— EXCERPT PROVIDED —
<<<<

LAHORE, June 23: Punjab finance minister Tariq Hamid will present on Monday a tax-free, surplus provincial budget for the fiscal year 2002-03 with a total outlay of around Rs130 billion that is expected to include an annual development programme (ADP) of Rs20 billion or more.
The proposed outlay of the provincial budget is about nine per cent higher than the budgetary estimates of Rs120 billion for the outgoing fiscal year of 2001-02 and some 15 per cent greater than the revised estimates of Rs112 billion, according to a person who is involved in the formulation of the budgetary proposals.
He told this reporter here on Sunday that the proposed allocation for education will be upwards of Rs30 billion for law & order, over Rs10 billion, for health more than Rs8 billion and for irrigation around Rs5 billion.
Besides, he added, the government plans to spend Rs300 million on the establishment and upgradation of higher education institutions which include the School of Mathematical Sciences, the School of Biological Sciences, the University of Veterinary Sciences and the Al-Khwarzami Institute of Computer Sciences.
The source said though no new tax is being levied, the budget proposes upward “rationalization” of certain taxes to raise tax receipts. However, he added, the “increase in the existing taxes would be marginal” and is subject to approval of the provincial cabinet which is scheduled to meet in the morning to consider the budgetary proposals and approve them. The current budget for the next financial year is estimated to be considerably higher than the current year. The increase in salaries and pensions of the government employees as announced last year is said to be the main cause for increase in the non-development expenditure next year.

>>>>

— DATA EXTRACT —
<<<<

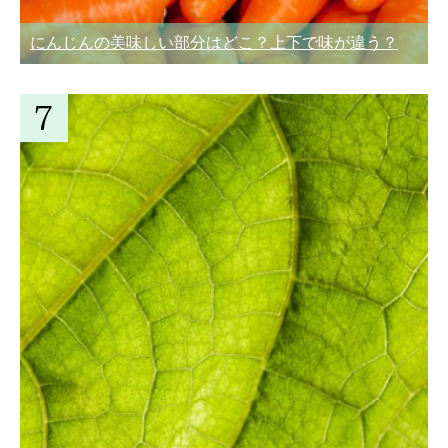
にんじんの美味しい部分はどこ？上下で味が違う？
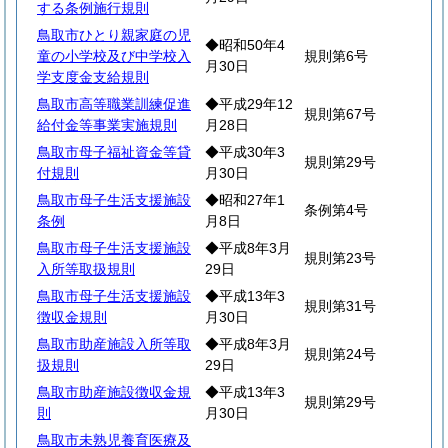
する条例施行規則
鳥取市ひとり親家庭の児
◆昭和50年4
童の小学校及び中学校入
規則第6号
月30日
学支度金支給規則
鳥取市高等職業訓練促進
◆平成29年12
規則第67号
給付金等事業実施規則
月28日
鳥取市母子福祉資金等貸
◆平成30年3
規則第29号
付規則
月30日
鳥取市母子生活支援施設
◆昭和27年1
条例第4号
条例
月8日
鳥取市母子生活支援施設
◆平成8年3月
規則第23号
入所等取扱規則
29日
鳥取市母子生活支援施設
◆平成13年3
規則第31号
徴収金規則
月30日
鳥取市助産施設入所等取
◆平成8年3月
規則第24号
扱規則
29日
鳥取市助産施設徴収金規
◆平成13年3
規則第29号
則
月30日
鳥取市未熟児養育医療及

>>>>

According to the Punjab budget report, how much does the government plan to spend on establishing and upgrading higher education institutions?

— COMPLETED TASK —
Rs300 million